Admittedly, even the postmortem examination of the deceased was not done. The witnesses examined by the complainant are not the medical experts, rather, one witness is a driver of a vehicle and the other two witnesses are the complainant himself and his relative. The law is well settled in this regard in the case of Jacob Mathew (supra), wherein, it has been specifically held by the Apex Court that a private complaint should not be entertained unless the complainant has produced prime facie evidence before the Court in the form of a credible opinion given by another competent doctor to support the charge of rashness or negligence on the part of the accused doctor. Similarly in the case of Kusum Sharma (supra), the Supreme Court has discussed the various precedents and has laid down the principles, which must be kept in mind in deciding the medical negligence of a medical professional.

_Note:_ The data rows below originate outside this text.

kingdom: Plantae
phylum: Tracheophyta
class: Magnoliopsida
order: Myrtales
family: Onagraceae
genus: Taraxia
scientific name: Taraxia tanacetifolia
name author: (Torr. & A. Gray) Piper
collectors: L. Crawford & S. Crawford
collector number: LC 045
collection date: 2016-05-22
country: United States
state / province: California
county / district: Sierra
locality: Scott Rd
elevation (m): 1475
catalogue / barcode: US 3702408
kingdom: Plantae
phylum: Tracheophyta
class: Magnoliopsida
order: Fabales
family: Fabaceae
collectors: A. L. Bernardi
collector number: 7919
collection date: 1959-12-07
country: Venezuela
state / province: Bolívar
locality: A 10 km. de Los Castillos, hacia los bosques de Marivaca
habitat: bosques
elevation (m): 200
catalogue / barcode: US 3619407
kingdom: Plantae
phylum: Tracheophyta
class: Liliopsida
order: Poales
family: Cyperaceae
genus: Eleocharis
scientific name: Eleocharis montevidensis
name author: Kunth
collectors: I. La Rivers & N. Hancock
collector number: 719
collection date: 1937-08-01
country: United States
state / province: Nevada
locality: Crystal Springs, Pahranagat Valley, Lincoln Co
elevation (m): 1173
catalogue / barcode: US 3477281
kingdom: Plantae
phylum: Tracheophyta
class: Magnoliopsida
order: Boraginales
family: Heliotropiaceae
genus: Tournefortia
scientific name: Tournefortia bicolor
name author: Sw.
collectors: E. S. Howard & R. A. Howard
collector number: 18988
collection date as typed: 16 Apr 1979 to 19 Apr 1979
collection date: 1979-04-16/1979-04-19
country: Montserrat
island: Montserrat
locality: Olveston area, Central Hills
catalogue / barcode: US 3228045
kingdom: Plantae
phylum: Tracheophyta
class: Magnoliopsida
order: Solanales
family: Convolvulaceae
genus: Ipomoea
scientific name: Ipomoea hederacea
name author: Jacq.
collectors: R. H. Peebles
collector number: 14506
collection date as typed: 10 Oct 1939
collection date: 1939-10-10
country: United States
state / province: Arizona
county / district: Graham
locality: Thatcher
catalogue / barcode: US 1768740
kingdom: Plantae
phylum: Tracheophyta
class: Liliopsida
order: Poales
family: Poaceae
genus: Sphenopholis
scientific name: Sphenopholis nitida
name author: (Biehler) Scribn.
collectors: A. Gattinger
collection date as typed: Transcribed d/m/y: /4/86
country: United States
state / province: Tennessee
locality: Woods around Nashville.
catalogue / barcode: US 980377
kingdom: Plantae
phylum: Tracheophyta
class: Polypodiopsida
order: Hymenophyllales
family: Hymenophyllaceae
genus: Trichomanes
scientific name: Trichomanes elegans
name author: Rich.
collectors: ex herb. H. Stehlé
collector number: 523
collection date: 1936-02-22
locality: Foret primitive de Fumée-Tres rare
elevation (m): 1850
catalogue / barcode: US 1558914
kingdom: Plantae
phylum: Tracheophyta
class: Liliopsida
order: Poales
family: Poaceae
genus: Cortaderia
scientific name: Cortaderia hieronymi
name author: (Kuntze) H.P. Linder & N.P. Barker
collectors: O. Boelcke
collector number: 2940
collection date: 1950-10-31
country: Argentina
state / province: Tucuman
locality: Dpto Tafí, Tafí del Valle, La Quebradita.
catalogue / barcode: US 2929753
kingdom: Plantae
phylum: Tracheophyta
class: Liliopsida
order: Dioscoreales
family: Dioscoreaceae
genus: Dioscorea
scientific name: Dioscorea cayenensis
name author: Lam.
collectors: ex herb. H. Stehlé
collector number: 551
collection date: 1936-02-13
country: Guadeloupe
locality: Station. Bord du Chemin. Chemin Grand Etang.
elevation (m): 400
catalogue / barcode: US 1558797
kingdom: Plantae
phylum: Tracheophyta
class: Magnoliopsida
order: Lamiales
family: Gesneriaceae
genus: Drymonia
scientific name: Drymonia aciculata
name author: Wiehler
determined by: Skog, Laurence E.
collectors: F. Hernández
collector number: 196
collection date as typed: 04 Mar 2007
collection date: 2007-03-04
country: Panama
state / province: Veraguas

Taking into consideration these guiding principles, I am of the considered opinion that even the complaint filed by the complainant could not have been entertained by the Court below. Accordingly, the impugned Judgment passed by learned 3rd Addl. Sessions Judge, Dumka, so far as the matter was remanded to the Trial Court below for examining the witnesses afresh and for recording the statements of the accused persons afresh under Section 313 of the Cr.P.C., cannot be sustained in the eyes of law. 11. In view of the aforementioned discussions, the Judgment dated 26.9.2006 passed by the learned 3rd Addl. Sessions judge, Dumka, in Criminal Appeal No. 58 of 2002, is hereby, set aside, only so far as it remanded the case back to the Trial Court below. The Judgment of acquittal passed by the learned Appellate Court below is hereby confirmed. This revision application is, accordingly, allowed. Let the Lower Court Record be sent back forthwith.